Task objective | Each line below that includes the word "along" is to be reported.
[Start of Attachment]
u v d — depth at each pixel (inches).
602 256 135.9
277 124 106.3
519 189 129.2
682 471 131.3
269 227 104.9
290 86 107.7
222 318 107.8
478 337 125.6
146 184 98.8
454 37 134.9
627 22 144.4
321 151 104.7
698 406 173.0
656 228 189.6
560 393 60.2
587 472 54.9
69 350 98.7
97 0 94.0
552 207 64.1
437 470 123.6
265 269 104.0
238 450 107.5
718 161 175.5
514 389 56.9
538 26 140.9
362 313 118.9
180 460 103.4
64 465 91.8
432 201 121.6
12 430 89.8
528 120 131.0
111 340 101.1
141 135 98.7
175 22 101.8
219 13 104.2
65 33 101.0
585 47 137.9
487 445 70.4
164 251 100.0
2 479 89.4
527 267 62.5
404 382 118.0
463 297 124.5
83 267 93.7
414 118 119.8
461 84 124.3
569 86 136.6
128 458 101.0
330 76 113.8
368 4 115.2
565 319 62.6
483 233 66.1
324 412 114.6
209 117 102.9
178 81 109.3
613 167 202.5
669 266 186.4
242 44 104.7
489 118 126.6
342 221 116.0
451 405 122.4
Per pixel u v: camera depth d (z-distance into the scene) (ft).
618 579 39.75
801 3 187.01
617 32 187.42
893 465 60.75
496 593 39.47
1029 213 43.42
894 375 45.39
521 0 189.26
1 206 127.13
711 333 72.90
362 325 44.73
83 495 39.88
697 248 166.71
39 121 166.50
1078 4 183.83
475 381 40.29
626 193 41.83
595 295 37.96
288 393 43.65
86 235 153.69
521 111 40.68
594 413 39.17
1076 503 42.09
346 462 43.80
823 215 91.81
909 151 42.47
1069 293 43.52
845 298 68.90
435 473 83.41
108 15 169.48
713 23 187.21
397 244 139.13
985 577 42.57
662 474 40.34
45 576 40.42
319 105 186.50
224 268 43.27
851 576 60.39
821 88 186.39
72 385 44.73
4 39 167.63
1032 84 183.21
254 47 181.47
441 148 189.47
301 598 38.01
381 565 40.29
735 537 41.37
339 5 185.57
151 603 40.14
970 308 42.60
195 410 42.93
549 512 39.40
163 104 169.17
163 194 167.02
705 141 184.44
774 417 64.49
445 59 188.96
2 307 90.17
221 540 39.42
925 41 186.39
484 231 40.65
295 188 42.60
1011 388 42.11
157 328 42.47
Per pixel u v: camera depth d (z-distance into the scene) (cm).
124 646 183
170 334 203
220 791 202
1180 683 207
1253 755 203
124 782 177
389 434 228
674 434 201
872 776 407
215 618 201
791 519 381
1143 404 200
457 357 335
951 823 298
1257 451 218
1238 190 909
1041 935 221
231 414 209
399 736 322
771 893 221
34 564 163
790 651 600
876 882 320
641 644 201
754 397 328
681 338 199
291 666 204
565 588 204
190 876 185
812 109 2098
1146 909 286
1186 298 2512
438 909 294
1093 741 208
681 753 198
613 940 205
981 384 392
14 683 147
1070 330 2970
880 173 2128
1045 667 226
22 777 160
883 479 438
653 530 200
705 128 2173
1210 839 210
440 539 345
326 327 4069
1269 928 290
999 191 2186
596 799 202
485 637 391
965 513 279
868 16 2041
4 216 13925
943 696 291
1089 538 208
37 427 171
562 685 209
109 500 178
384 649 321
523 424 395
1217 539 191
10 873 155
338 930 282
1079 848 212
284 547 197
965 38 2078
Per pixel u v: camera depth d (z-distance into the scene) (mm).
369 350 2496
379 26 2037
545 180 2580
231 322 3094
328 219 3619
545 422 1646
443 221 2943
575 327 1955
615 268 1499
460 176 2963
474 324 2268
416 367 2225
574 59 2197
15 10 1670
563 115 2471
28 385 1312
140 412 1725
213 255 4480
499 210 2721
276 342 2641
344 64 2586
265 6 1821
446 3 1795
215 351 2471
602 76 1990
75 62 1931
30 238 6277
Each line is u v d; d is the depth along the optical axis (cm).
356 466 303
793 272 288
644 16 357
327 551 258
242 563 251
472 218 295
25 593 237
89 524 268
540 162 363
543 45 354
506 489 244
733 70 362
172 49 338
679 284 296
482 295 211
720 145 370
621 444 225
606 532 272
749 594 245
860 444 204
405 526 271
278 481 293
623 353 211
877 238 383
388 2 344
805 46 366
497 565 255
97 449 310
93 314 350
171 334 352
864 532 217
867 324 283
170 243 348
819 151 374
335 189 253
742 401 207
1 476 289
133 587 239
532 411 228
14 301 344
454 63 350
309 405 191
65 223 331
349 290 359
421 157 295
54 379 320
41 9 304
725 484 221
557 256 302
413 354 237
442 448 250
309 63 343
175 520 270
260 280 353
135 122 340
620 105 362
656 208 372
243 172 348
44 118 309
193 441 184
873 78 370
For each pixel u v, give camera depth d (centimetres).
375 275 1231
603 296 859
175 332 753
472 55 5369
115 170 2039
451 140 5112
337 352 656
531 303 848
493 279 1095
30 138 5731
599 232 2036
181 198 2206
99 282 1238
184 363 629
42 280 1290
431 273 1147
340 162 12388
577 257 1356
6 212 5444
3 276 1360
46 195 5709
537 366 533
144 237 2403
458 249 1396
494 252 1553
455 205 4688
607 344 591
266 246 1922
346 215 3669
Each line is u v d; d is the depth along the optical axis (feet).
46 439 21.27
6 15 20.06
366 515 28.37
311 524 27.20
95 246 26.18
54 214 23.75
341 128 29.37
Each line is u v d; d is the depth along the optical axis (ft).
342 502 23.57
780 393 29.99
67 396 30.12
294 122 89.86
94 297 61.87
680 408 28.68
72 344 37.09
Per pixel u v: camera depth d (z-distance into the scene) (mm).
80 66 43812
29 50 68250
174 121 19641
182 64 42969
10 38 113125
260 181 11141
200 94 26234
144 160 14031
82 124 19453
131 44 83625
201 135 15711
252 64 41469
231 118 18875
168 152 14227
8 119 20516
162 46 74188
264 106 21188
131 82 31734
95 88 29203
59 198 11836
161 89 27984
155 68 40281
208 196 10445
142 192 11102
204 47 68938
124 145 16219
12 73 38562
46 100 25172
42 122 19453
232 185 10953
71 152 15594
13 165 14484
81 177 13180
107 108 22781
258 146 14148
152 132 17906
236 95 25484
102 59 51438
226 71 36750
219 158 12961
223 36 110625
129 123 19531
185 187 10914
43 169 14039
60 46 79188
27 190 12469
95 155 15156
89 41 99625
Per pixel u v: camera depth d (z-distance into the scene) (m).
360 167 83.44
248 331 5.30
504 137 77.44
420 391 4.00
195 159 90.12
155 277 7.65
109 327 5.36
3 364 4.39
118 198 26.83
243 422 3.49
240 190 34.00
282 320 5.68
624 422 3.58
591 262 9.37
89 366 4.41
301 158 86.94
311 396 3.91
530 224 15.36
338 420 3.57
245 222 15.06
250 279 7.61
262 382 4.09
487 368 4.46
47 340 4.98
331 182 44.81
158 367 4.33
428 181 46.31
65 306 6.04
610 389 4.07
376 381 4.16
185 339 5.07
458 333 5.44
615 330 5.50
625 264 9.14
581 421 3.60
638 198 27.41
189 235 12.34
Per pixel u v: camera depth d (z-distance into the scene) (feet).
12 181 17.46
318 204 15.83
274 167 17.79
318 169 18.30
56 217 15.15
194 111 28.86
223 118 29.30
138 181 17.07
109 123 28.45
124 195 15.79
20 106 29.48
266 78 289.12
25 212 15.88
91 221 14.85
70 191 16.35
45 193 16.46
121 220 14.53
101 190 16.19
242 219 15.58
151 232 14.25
[End of Attachment]
Written solution |
Each line is u v d; d is the depth along the optical axis (cm).
Each line is u v d; d is the depth along the optical axis (feet).
Each line is u v d; d is the depth along the optical axis (ft).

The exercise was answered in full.